- Opening Delimiter -

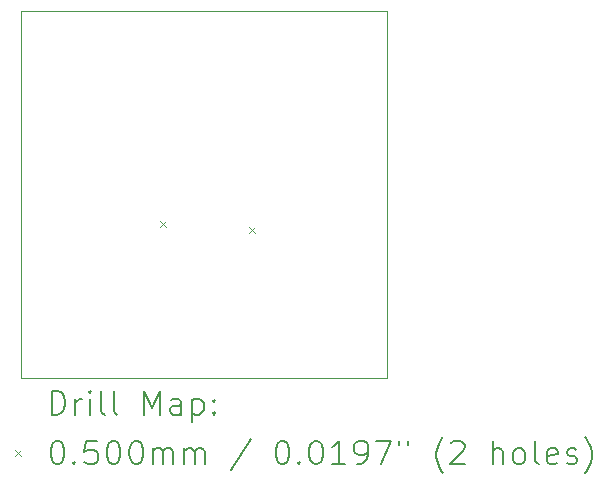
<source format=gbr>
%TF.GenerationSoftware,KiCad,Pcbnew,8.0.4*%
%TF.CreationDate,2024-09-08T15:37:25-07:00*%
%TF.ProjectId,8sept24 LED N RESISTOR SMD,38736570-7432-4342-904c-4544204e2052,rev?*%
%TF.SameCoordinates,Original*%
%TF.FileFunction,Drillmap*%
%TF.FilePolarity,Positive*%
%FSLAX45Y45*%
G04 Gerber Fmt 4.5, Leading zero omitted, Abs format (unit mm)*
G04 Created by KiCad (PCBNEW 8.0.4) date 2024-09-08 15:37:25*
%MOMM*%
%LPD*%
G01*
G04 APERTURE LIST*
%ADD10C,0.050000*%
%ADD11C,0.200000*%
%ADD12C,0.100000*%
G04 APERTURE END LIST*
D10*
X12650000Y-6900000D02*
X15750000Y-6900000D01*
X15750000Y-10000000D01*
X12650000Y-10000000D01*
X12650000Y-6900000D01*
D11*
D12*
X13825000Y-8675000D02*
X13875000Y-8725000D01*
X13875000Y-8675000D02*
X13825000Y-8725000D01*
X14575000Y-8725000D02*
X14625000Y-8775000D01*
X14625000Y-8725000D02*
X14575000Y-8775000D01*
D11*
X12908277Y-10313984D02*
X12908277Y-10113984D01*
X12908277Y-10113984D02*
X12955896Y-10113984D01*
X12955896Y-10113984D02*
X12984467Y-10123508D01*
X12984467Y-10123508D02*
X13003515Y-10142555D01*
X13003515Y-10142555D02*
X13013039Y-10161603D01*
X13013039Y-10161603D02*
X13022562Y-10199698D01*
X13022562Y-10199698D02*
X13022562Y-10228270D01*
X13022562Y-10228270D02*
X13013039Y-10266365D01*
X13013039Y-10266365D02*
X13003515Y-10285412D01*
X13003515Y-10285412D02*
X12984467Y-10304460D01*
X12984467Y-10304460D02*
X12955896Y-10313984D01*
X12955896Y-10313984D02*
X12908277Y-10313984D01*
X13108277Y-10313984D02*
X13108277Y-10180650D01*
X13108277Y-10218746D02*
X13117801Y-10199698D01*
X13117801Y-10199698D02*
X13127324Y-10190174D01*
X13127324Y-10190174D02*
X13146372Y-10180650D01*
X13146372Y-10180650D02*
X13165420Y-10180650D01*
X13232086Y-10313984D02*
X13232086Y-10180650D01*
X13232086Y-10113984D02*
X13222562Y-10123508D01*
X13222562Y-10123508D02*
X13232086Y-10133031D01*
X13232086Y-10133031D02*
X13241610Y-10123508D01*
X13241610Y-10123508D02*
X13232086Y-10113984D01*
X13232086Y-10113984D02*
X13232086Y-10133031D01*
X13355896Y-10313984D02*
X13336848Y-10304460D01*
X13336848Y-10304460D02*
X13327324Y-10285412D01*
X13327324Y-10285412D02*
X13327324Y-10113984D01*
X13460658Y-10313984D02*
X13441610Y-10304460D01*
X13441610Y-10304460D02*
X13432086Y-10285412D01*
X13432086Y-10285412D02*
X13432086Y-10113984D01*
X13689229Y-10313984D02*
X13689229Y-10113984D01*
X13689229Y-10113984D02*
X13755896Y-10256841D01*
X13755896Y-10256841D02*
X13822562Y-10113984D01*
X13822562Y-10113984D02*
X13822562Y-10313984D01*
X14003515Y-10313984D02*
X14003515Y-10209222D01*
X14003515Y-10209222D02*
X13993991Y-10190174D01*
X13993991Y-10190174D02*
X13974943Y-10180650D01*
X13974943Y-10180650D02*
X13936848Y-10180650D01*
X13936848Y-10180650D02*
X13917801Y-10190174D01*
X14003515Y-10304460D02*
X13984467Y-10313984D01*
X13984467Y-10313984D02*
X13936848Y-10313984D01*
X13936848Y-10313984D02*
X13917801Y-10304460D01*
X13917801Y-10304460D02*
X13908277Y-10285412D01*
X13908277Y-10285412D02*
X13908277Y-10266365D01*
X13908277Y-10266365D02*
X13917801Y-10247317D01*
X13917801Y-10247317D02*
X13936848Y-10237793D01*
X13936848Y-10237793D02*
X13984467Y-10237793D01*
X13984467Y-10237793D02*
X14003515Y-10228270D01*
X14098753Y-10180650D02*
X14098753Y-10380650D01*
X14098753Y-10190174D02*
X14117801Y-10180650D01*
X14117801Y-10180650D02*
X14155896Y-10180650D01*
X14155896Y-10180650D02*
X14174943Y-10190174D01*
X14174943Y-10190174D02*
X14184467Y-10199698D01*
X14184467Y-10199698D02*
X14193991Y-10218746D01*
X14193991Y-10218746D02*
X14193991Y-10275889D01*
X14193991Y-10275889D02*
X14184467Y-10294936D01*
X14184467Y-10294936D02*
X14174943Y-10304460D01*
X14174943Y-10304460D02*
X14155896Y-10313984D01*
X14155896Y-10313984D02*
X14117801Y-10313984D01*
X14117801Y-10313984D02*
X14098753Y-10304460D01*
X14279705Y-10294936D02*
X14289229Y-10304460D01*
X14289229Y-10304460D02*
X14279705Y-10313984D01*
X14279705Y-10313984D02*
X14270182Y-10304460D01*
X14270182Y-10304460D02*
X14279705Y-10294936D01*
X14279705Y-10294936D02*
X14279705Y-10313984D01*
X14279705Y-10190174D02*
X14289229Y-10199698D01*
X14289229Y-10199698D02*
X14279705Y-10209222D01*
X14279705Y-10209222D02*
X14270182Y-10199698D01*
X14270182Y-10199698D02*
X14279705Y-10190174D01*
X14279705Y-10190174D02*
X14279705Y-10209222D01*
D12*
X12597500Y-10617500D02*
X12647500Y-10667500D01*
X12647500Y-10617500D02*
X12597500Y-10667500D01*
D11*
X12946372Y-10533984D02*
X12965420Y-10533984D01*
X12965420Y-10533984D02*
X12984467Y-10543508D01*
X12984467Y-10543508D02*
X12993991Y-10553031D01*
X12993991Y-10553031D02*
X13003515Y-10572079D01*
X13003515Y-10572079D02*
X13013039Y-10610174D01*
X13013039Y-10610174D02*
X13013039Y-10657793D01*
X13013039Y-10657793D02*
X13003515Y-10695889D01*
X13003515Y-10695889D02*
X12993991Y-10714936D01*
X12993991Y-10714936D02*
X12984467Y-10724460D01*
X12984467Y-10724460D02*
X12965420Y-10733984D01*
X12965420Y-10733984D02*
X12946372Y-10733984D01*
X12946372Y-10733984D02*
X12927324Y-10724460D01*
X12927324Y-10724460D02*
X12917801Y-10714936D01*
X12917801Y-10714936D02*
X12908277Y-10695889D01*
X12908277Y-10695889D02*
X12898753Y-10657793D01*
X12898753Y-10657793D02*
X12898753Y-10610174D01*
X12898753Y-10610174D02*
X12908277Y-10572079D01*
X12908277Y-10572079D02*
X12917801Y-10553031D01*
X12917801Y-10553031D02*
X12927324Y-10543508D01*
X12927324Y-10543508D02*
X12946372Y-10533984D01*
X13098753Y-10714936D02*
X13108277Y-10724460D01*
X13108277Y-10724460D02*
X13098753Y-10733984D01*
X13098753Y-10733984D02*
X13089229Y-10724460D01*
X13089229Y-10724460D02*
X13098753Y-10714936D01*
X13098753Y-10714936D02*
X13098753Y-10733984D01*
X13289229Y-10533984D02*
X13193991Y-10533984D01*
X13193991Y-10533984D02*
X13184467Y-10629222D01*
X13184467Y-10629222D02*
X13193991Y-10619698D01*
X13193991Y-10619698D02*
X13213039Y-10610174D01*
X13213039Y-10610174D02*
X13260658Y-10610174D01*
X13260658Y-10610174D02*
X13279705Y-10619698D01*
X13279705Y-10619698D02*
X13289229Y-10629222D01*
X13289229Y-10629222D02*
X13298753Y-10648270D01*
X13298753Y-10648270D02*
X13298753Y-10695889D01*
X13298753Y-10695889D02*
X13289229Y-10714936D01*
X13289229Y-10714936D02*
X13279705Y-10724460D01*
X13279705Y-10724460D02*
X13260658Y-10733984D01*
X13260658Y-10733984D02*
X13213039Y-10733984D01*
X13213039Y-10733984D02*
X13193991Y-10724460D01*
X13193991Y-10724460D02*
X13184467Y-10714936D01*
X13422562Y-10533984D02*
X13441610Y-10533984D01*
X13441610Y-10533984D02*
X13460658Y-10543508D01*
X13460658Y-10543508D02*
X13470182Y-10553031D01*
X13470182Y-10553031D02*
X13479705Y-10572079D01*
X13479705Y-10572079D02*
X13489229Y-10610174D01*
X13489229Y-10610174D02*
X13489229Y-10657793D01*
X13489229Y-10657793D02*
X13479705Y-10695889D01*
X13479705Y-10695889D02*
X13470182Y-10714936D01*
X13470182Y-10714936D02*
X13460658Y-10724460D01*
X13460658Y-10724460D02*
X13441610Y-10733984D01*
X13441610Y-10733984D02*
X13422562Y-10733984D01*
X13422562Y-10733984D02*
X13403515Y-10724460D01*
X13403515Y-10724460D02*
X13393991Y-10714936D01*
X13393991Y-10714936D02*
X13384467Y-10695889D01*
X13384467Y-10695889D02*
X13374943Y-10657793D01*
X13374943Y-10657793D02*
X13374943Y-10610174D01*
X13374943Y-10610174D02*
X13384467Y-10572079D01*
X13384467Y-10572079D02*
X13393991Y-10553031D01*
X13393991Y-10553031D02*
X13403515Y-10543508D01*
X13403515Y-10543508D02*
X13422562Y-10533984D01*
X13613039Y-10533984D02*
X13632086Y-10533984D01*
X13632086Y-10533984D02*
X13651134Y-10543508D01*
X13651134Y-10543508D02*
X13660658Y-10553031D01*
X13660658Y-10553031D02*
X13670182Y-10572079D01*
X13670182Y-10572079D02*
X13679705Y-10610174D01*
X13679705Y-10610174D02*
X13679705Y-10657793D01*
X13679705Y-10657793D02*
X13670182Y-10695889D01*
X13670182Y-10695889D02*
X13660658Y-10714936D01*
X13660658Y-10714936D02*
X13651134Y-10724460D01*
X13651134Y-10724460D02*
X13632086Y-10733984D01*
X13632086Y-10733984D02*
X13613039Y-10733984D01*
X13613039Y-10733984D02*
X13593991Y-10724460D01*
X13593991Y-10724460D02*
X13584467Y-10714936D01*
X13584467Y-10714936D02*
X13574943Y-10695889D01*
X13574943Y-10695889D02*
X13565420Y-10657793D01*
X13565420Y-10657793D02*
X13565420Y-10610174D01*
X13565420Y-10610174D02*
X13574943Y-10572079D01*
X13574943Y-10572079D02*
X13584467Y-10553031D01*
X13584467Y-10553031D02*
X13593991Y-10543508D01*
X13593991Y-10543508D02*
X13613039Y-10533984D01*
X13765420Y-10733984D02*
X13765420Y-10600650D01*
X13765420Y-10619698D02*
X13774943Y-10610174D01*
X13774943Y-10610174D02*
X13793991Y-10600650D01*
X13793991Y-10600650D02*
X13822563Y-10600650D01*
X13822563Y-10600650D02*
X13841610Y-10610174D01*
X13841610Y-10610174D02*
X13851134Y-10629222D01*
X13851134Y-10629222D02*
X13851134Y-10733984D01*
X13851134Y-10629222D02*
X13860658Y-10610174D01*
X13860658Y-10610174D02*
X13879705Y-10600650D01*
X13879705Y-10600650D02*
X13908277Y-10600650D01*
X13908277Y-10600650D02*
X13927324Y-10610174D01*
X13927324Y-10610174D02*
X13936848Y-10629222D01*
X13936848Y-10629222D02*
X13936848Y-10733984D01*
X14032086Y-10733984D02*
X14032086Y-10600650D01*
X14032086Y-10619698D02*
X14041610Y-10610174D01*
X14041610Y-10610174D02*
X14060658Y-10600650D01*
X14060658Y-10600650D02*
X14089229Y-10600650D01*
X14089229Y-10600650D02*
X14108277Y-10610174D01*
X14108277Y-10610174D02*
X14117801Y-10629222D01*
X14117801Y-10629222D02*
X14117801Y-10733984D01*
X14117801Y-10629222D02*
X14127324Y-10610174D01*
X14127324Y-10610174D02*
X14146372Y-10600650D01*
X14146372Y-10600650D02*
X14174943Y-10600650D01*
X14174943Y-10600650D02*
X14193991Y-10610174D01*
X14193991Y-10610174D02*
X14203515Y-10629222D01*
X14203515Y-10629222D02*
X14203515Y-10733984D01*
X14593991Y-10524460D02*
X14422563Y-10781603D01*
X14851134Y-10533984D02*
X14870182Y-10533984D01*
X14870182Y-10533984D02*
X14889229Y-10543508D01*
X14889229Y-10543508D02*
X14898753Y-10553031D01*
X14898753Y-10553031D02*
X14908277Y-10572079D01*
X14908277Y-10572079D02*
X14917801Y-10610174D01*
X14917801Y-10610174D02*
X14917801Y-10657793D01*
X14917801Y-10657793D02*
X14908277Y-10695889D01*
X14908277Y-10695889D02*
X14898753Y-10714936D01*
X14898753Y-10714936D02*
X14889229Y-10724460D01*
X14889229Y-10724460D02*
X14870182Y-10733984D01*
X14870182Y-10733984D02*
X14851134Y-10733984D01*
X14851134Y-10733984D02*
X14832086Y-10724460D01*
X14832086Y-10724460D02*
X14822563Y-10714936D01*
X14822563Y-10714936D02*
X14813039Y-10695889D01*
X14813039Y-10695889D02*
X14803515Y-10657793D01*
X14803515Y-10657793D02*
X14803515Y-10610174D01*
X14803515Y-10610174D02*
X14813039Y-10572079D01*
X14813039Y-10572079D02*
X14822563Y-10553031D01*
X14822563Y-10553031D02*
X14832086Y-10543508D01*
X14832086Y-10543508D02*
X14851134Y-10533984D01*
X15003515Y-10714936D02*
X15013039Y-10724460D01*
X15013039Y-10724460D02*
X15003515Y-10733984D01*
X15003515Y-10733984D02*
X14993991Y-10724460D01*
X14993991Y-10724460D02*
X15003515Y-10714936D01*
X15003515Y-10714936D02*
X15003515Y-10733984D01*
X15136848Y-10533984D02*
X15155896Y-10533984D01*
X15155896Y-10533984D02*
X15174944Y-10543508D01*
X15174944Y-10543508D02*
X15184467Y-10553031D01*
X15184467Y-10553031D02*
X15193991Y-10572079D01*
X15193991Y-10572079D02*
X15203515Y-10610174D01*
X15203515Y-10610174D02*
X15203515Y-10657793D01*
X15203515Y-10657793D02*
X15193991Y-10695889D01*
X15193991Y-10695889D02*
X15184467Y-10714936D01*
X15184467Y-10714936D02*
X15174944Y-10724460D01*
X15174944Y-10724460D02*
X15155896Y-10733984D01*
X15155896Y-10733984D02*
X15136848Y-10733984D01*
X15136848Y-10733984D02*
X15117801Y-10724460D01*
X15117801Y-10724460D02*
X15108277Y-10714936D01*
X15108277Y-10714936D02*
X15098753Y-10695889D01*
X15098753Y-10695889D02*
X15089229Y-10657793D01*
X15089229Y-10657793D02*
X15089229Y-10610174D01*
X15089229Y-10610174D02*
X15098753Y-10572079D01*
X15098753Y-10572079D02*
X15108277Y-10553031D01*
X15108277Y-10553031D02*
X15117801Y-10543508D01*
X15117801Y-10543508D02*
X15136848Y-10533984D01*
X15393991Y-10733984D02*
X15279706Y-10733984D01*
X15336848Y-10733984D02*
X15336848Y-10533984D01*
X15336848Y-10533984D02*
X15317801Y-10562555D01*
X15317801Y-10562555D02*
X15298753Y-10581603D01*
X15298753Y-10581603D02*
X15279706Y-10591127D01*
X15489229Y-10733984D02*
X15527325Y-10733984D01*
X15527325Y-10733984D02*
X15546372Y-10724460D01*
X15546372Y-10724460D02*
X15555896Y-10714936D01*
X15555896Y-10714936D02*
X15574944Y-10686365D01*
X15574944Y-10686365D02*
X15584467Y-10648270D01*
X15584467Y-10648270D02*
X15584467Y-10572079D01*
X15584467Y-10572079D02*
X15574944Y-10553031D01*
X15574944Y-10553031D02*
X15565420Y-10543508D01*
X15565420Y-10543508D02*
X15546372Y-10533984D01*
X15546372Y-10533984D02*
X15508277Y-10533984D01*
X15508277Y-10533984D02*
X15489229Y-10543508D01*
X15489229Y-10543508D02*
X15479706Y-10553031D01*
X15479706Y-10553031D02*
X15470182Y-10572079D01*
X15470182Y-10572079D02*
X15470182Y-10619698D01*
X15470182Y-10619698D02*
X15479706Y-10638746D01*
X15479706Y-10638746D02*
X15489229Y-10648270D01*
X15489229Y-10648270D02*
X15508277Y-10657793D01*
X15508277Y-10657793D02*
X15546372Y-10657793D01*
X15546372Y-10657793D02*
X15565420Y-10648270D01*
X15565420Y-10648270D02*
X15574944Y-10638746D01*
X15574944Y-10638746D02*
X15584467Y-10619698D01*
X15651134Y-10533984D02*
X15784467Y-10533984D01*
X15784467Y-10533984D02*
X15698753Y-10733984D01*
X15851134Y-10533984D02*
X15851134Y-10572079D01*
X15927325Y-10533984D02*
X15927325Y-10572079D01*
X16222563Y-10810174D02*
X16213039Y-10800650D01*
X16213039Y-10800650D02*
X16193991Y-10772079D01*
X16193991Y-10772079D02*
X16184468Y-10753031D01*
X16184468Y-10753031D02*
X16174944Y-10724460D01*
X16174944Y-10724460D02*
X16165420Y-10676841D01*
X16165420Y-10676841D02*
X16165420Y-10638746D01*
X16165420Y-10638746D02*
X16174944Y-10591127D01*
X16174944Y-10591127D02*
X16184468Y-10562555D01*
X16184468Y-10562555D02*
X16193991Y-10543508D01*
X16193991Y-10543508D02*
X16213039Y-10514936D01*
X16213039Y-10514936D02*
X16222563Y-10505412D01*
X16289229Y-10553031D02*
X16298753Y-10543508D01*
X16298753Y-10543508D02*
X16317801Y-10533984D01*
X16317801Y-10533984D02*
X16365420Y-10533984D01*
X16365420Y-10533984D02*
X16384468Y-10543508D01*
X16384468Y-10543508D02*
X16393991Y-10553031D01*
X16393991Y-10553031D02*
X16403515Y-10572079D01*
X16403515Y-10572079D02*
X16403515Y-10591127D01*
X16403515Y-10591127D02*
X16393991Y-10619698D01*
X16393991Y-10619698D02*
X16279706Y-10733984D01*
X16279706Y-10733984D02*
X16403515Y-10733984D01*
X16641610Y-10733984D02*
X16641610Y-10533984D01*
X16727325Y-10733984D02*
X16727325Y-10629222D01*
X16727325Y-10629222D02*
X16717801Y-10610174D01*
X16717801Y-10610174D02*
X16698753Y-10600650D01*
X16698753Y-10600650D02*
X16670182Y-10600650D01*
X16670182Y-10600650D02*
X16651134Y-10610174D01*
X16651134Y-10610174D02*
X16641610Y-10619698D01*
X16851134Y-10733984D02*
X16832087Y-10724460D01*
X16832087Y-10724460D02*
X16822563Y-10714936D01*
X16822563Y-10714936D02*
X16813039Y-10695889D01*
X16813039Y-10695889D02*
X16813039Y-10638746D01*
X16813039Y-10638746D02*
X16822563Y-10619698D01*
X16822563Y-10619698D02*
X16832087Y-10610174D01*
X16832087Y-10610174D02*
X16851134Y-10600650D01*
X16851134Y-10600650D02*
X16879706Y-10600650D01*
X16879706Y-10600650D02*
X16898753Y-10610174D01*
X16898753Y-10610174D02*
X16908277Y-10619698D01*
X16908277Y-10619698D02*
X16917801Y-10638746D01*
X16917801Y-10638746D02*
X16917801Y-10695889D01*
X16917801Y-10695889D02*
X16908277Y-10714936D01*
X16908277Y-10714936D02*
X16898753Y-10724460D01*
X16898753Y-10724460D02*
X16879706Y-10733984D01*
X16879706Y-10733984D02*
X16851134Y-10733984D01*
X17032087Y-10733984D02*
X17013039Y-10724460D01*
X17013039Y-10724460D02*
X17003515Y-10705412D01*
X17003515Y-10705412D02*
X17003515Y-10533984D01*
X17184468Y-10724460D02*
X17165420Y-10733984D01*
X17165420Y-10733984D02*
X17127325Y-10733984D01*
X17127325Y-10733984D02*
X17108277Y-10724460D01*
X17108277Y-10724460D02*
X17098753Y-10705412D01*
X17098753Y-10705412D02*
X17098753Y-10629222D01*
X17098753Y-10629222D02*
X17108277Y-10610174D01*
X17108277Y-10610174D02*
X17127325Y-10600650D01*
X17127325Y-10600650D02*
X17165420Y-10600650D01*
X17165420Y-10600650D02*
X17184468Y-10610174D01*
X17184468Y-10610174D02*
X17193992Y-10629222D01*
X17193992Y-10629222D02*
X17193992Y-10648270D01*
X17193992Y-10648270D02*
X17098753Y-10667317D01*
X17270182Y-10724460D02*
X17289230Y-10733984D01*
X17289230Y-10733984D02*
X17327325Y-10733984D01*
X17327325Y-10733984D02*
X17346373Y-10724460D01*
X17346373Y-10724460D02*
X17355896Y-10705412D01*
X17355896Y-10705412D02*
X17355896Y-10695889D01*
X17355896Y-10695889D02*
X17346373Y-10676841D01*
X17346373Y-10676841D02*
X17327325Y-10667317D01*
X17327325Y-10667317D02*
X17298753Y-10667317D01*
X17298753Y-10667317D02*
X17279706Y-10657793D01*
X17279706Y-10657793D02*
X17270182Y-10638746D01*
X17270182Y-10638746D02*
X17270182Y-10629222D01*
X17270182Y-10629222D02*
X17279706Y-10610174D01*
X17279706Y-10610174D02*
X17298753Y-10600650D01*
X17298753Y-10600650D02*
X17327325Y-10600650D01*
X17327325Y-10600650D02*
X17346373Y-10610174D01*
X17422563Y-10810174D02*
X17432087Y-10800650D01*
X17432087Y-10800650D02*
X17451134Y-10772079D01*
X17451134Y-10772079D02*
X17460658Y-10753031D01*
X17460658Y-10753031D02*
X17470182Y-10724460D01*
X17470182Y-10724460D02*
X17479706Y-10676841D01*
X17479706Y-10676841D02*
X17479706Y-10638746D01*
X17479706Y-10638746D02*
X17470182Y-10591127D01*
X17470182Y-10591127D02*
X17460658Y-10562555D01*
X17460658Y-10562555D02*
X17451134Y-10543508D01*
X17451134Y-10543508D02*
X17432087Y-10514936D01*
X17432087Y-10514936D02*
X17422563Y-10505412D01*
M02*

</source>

- Closing Delimiter -

» Work order: Wherever the string "LIST" appears in the entries above, return the line it appears on.

» Response to the exercise:
G04 APERTURE LIST*
G04 APERTURE END LIST*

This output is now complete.